__Travail demandé__
a: D'après l'extrait sur la miséricorde, de qui est le commentaire qui a inspiré la devise du pape François ?
b: Pour chacune des affirmations suivantes, indiquez si l'extrait sur la miséricorde la confirme. Répondez par oui ou par non, puis citez les mots déterminants de l'extrait.
(i) La devise du pape François est « miserando et eligendo ».
(ii) Matthieu y est présenté comme un pêcheur.
(iii) La miséricorde de Dieu y est décrite comme limitée à une certaine proportion.
----- Extrait de page
Apprenons donc  de Jésus à pardonner et souhaitons donc aussi ensuite que tous nous bénéficiions de compassion, de pitié et de miséricorde . Souhaitons donc aussi  que  le mot de  miséricorde soit employé à bon escient, c’est-à-dire pour pardonner leurs fautes aux personnes concernées ; que les victimes et les innocents par contre ne soient pas courbés sous le joug d’une miséricorde qui ajouterait en fait une injustice ecclésiale à leurs blessures ;  et enfin, que les réticences, les exclusions, les exceptions  à la miséricorde disparaissent…

Le Pape François y a consacré quasiment la totalité de sa Bulle, «  Le visage de la miséricorde » pour lancer le Jubile de  l’Année de la Miséricorde. Elle doit être centrée sur ce travail intérieur de découvrir la tendresse d’un Dieu qui pardonne au fautif, de ce Dieu miséricordieux qu’on trouve également dans d’autres religions, dont l’Islam.

La devise que le pape François s’est choisie dès le début de son pontificat, «  miserando et eligendo » est inspirée par un commentaire de Bède le Vénérable sur l’histoire  de Matthieu, ce collecteur d’impôt rejeté de tous que Jésus a vu avec miséricorde et a précisément choisi pour l’inviter à entendre et vivre de cette Bonne Nouvelle : un peu comme un père et une mère sont émus jusqu’aux entrailles par leur enfant chéri, même s’il est dans l’erreur, ainsi Dieu aime celui qui a fauté, d’une miséricorde  infinie ( et pas seulement dans une certaine proportion)  et  reste à nos côtés : il nous propose de nous tourner vers lui et de faire comme lui envers nos frères.
----------
----- Données sources
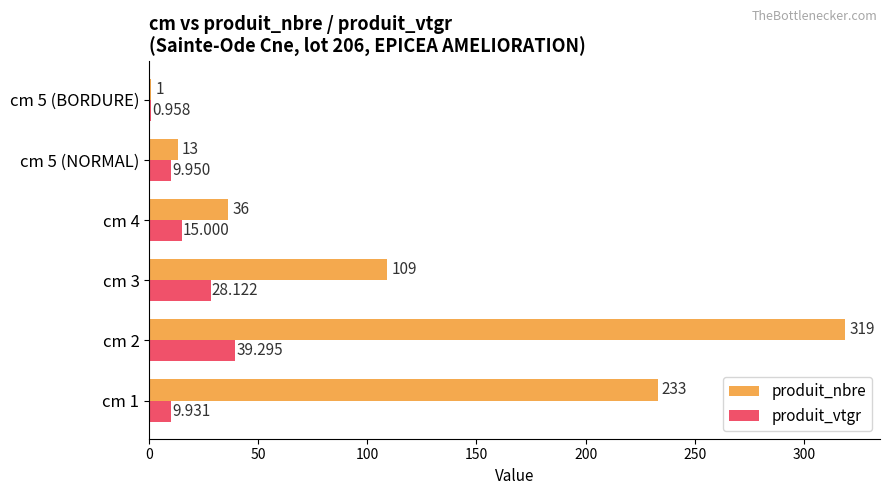

Count the number of data series in this chart.

2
----------
__Résultats attendus__
a: Ce commentaire est de Bède le Vénérable.

b:
(i) Oui : « miserando et eligendo ».
(ii) Non : « ce collecteur d’impôt rejeté de tous ».
(iii) Non : « et pas seulement dans une certaine proportion ».